Mexico has again achieved a trade surplus, based on INEGI figures, and maintained a positive trade balance for five months now. Mexico linked October’s US$6.2 billion trade surplus with the positive results from the preceding four months. "Mexico's fifth consecutive month with a surplus in trade exchange with foreign countries constitutes an unusual pattern in the historical record," Marcos Daniel Arias Novelo, Monex's Analyst, told La Jornada. This feat sets a historical commercial precedent. Moreover, from January to October 2020, Mexico reached a surplus of US$25.2 billion, according to INEGI.
Mexico's exports of goods increased by 2.9 percent in October, reaching US$41.9 billion and the highest level recorded since 1991, according to INEGI. The importance of increased exports lies in their impact on economic growth, productivity and employment. According to Harvard Scholar, "when a country exports those services and goods in which it has an advantage in production, higher profits from foreign sales of these goods and services attract productive resources (workers, investment, machinery and equipment and research). This reallocation of resources results in greater productivity of the economy as a whole and this in turn induces further economic growth."
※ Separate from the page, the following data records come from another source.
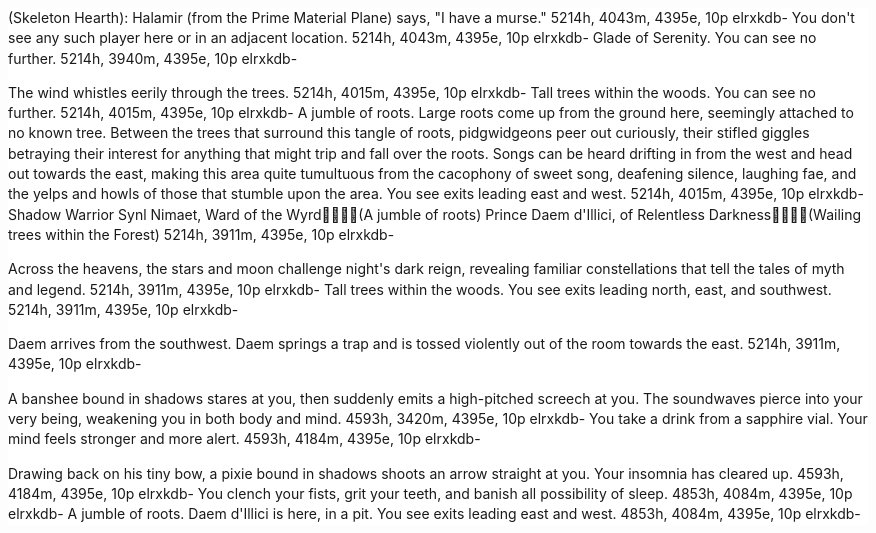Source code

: (Skeleton Hearth): Halamir (from the Prime Material Plane) says, "I have a 
murse."
5214h, 4043m, 4395e, 10p elrxkdb-
You don't see any such player here or in an adjacent location.
5214h, 4043m, 4395e, 10p elrxkdb-
Glade of Serenity.
You can see no further.
5214h, 3940m, 4395e, 10p elrxkdb-

The wind whistles eerily through the trees.
5214h, 4015m, 4395e, 10p elrxkdb-
Tall trees within the woods.
You can see no further.
5214h, 4015m, 4395e, 10p elrxkdb-
A jumble of roots.
Large roots come up from the ground here, seemingly attached to no known tree. 
Between the trees that surround this tangle of roots, pidgwidgeons peer out 
curiously, their stifled giggles betraying their interest for anything that 
might trip and fall over the roots. Songs can be heard drifting in from the west
and head out towards the east, making this area quite tumultuous from the 
cacophony of sweet song, deafening silence, laughing fae, and the yelps and 
howls of those that stumble upon the area.
You see exits leading east and west.
5214h, 4015m, 4395e, 10p elrxkdb-
Shadow Warrior Synl Nimaet, Ward of the Wyrd(A jumble of roots)
Prince Daem d'Illici, of Relentless Darkness(Wailing trees within the Forest)
5214h, 3911m, 4395e, 10p elrxkdb-

Across the heavens, the stars and moon challenge night's dark reign, revealing 
familiar constellations that tell the tales of myth and legend.
5214h, 3911m, 4395e, 10p elrxkdb-
Tall trees within the woods.
You see exits leading north, east, and southwest.
5214h, 3911m, 4395e, 10p elrxkdb-

Daem arrives from the southwest.
Daem springs a trap and is tossed violently out of the room towards the east.
5214h, 3911m, 4395e, 10p elrxkdb-

A banshee bound in shadows stares at you, then suddenly emits a high-pitched 
screech at you. The soundwaves pierce into your very being, weakening you in 
both body and mind.
4593h, 3420m, 4395e, 10p elrxkdb-
You take a drink from a sapphire vial.
Your mind feels stronger and more alert.
4593h, 4184m, 4395e, 10p elrxkdb-

Drawing back on his tiny bow, a pixie bound in shadows shoots an arrow straight 
at you.
Your insomnia has cleared up.
4593h, 4184m, 4395e, 10p elrxkdb-
You clench your fists, grit your teeth, and banish all possibility of sleep.
4853h, 4084m, 4395e, 10p elrxkdb-
A jumble of roots.
Daem d'Illici is here, in a pit.
You see exits leading east and west.
4853h, 4084m, 4395e, 10p elrxkdb-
However, Mexico's record-breaking exports may not entirely be positive. "Having a large balance in favor of foreign trade is not good news. There are four actors in the economy: households, businesses, government and the foreign sector. If the latter has a surplus, then the other three have a deficit. However, for many people this is not logical, as exporting is what has allowed certain countries to be very successful: Germany, Japan, Korea and now China," says Macario Schettino, Professor of the School of Government at Tecnológico de Monterrey, in an article for the Financiero.
Other studies show that there is a relationship between trade and the reduction of inequalities in a country. José Roberto Concha, Professor at Tulane University in the US, believes there is a relationship between exports and the welfare of a country's population, so "by increasing exports, there is a relief in the inequalities that a country suffers.” WTO believes that imports improve the competitiveness of companies and favor job creation, while exports allow companies to access wider markets. In some countries, the share of export-related national employment can reach 30 percent.
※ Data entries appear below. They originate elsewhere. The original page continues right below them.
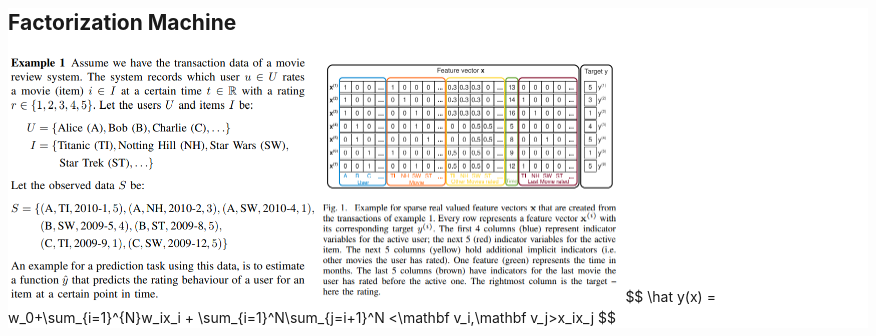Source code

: ## Factorization Machine

<img src="imgs/factorization-machine-2.png" style="zoom:50%;" />

<img src="imgs/factorization-machine-1.png" style="zoom: 50%;" />
$$
\hat y(x) = w_0+\sum_{i=1}^{N}w_ix_i + \sum_{i=1}^N\sum_{j=i+1}^N <\mathbf v_i,\mathbf v_j>x_ix_j
$$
While increased exports are not the solution to Mexico's economic recovery, they are an important factor. Jesús López, Deputy Director of Economic Analysis at Banco Base, explains that "foreign trade is the indicator that will show the first signs of a real economic reactivation. However, for this to happen, it is necessary for Mexico’s northern neighbor to maintain the reopening of its productive sector," as 80 percent of Mexican exports go to the US.
Unfortunately, exports are not enough. Gabriela Siller, Director of Economic and Financial Analysis at Banco Base, believes that these are only one of the external factors that are alleviating the economic recovery. "Without that help from the foreign sector, Mexico's GDP could fall by as much as 14 percent," she said in an interview with Expansión.